5. Supports Long Term Innovation

When agents are trained by humans, they evolve alongside us, instead of as an afterthought. Like people, they adapt to policy changes, market conditions, and business operations. This continuous and natural evolution helps enterprises stay efficient and competitive by freeing their employees from mundane tasks to focus on innovation and the parts of their jobs that bring them joy. 

How to Start Using Human Data

There’s no one-size-fits-all path to incorporating human data in enterprises. Some may already have live agents that need to improve performance. Others might just be starting out and looking for the right foundation. Regardless of where you are, it's never too late, or too early, to incorporate human data and improve your AI agents by grounding them in real-world knowledge.

If you are just starting out, the most valuable thing you can do is build a strong foundation early. That means figuring out what decisions or tasks are most important to your business and working with a partner, like micro1, who can help extract and prepare the right human data to support your goals. This could include anything from annotated examples, subject matter expert reviews, or structured walkthroughs of complex workflows. Trying to do this internally is time-consuming and often incomplete, but with the right help, you can define and focus on high-signal use cases and get your agents performing better, faster.

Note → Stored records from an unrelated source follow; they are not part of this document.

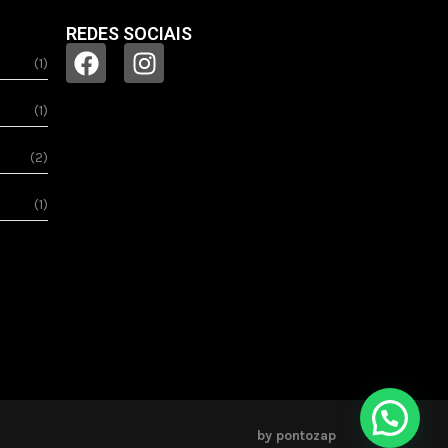
REDES SOCIAIS
(1)
(1)
(2)
(1)
by pontozap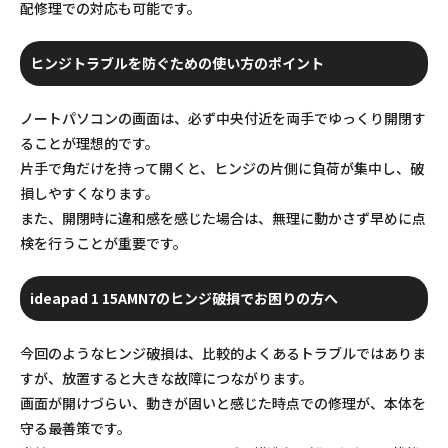
配修理での対応も可能です。
ヒンジトラブルを防ぐための使い方のポイント
ノートパソコンの画面は、必ず中央付近を両手でゆっくり開閉す
ることが理想的です。
片手で角だけを持って開くと、ヒンジの片側に負荷が集中し、破
損しやすくなります。
また、開閉時に違和感を感じた場合は、無理に動かさず早めに点
検を行うことが重要です。
ideapad 1 15AMN7のヒンジ破損でお困りの方へ
今回のようなヒンジ破損は、比較的よくあるトラブルではありま
すが、放置すると大きな故障につながります。
画面が開けづらい、動きが固いと感じた時点での修理が、本体を
守る最善策です。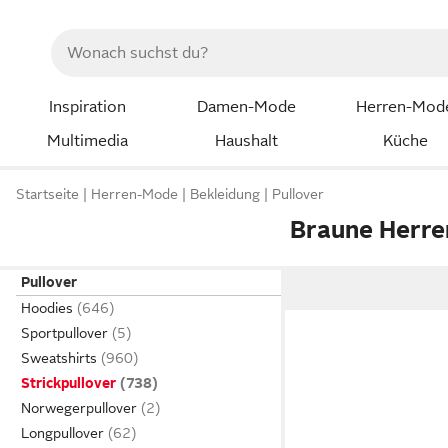
Inspiration
Damen-Mode
Herren-Mod
Multimedia
Haushalt
Küche
Startseite
Herren-Mode
Bekleidung
Pullover
Braune Herre
Pullover
Hoodies
Sportpullover
Sweatshirts
Strickpullover
Norwegerpullover
Longpullover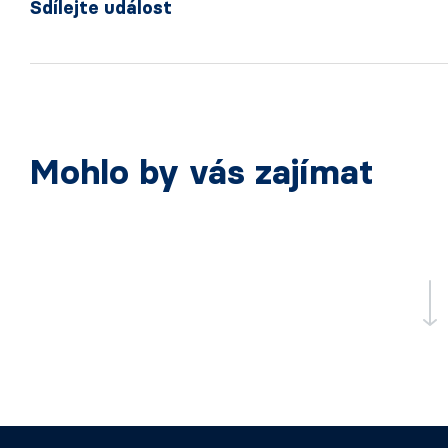
Sdílejte událost
Mohlo by vás zajímat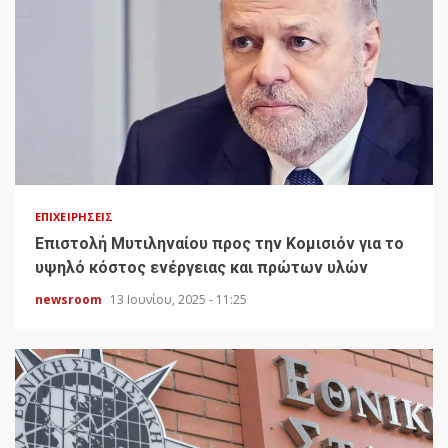
ΕΠΙΧΕΙΡΉΣΕΙΣ
Επιστολή Μυτιληναίου προς την Κομισιόν για το
υψηλό κόστος ενέργειας και πρώτων υλών
newsroom
13 Ιουνίου, 2025 - 11:25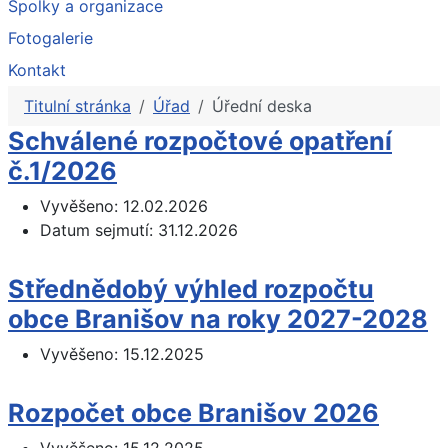
Spolky a organizace
Fotogalerie
Kontakt
Titulní stránka
Úřad
Úřední deska
Schválené rozpočtové opatření
č.1/2026
Vyvěšeno:
12.02.2026
Datum sejmutí:
31.12.2026
Střednědobý výhled rozpočtu
obce Branišov na roky 2027-2028
Vyvěšeno:
15.12.2025
Rozpočet obce Branišov 2026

If you already have agents up and running, the focus shifts to refinement and ongoing alignment with your business. This is where a human data partner can help you monitor how agents are performing in the wild and collect structured feedback. Small interactions, like edits, ratings, or preference labeling (choosing the best output), can be captured and transformed into training signals that help your system continuously improve. 

Whether you’re deploying your first agent or one that’s already live, the goal is to build a lasting feedback loop between humans and AI. Human data is most valuable when it is consistently captured, structured, and applied to refine behavior over time. But this cycle doesn’t create itself, it takes thoughtful design and the right infrastructure and support. With the proper tools and partners who can handle the operational lift, human data becomes the most powerful engine for ongoing learning and keeping AI agents aligned as your organization evolves. 

Common Questions

Can’t AI just learn this on its own?

Not in a way that aligns with your unique brand, policies, and standards. AI needs guidance to reflect your business priorities accurately. Human data provides that guidance so your systems aren’t only functional, but also dependable and trustworthy.

What if we don’t have clean, ready-to-go, data?

That’s expected. Most enterprises don’t! What matters is having access to real workflows. A good human data partner will help you extract and structure the data you already have and produce the training data you need. 

Does this require too much time and resources?

Not necessarily. The most effective human data strategies start small and scale as value is proven. Even starting with focused, narrow, high-impact use cases is far more valuable than trying to tackle everything at once. 

Will this slow us down?

Done right, human data leads to the opposite: agents trained with human context produce value faster and require fewer corrections down the line. It’s about building smarter systems to begin with so you don’t have to do heavy lifting down the line. 

Conclusion

AI agents perform as well as the data they learn from. Human data enables systems to be more accurate, relevant, and aligned with unique company goals. It also reduces risk, supports compliance, and builds internal trust.

For enterprises looking to implement AI in a practical, responsible, and effective way, incorporating human feedback isn’t a burden, it’s a strategic advantage. Starting with even a modest human-in-the-loop approach can result in more trustworthy, capable AI agents that deliver long term value. 

In today’s AI-driven environment, the organizations that succeed won’t necessarily be the ones with the most data, it’ll be the ones with the data that reflects the knowledge, behavior, and standards of top employees from around the world.